Collected material:
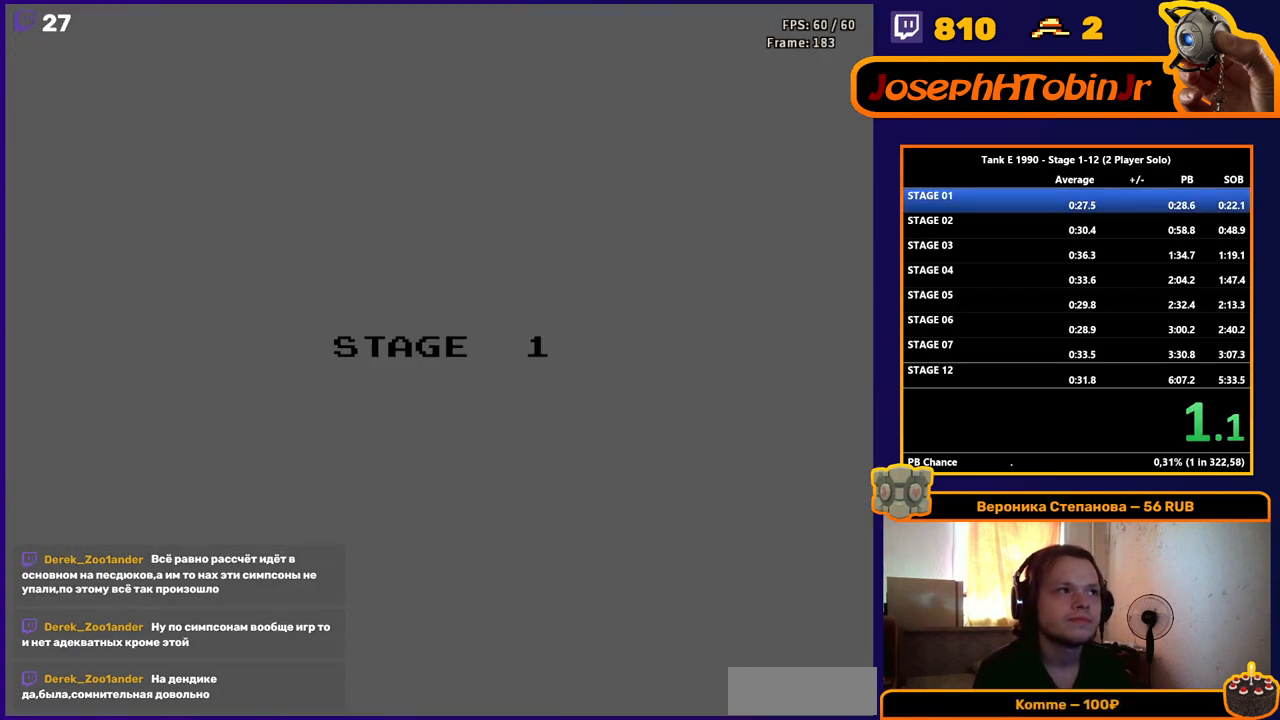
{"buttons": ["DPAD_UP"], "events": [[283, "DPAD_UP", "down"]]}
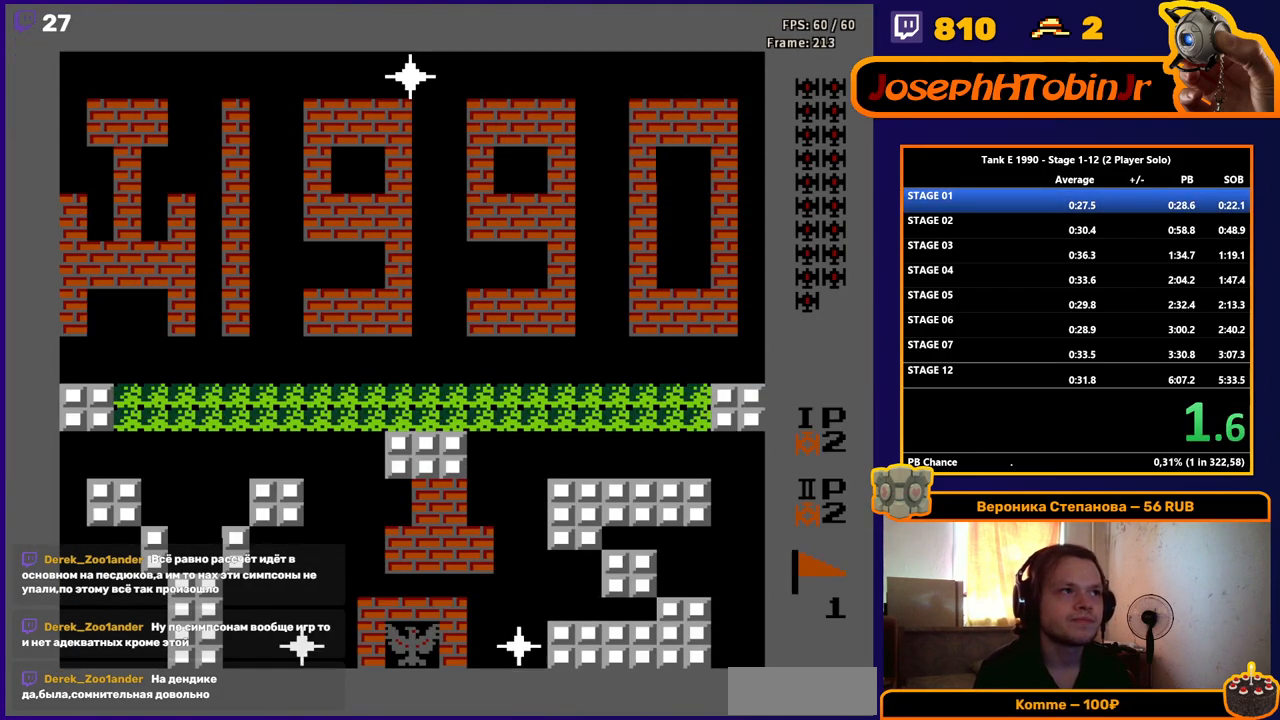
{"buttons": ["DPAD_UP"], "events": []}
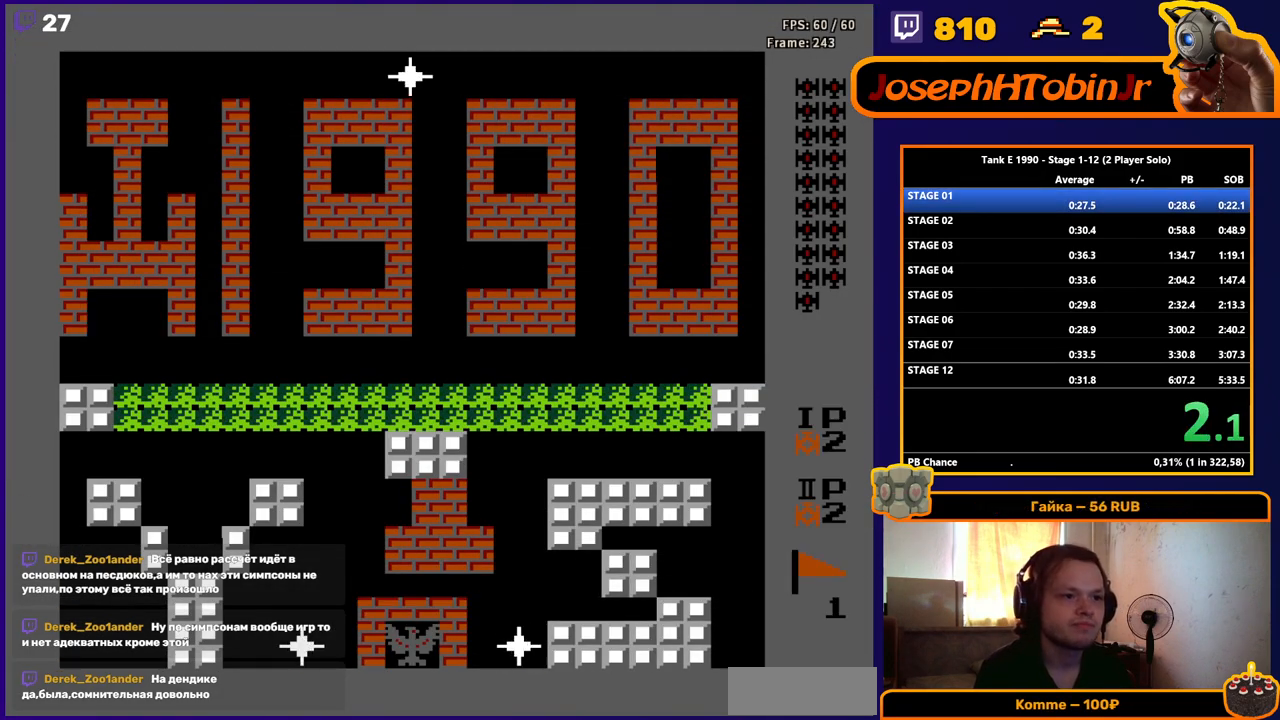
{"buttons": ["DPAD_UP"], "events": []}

Task statement:
Reproduce the material word for word, pictures excluded.

Finished task:
{"buttons": ["DPAD_UP"], "events": [[283, "DPAD_UP", "down"]]}
{"buttons": ["DPAD_UP"], "events": []}
{"buttons": ["DPAD_UP"], "events": []}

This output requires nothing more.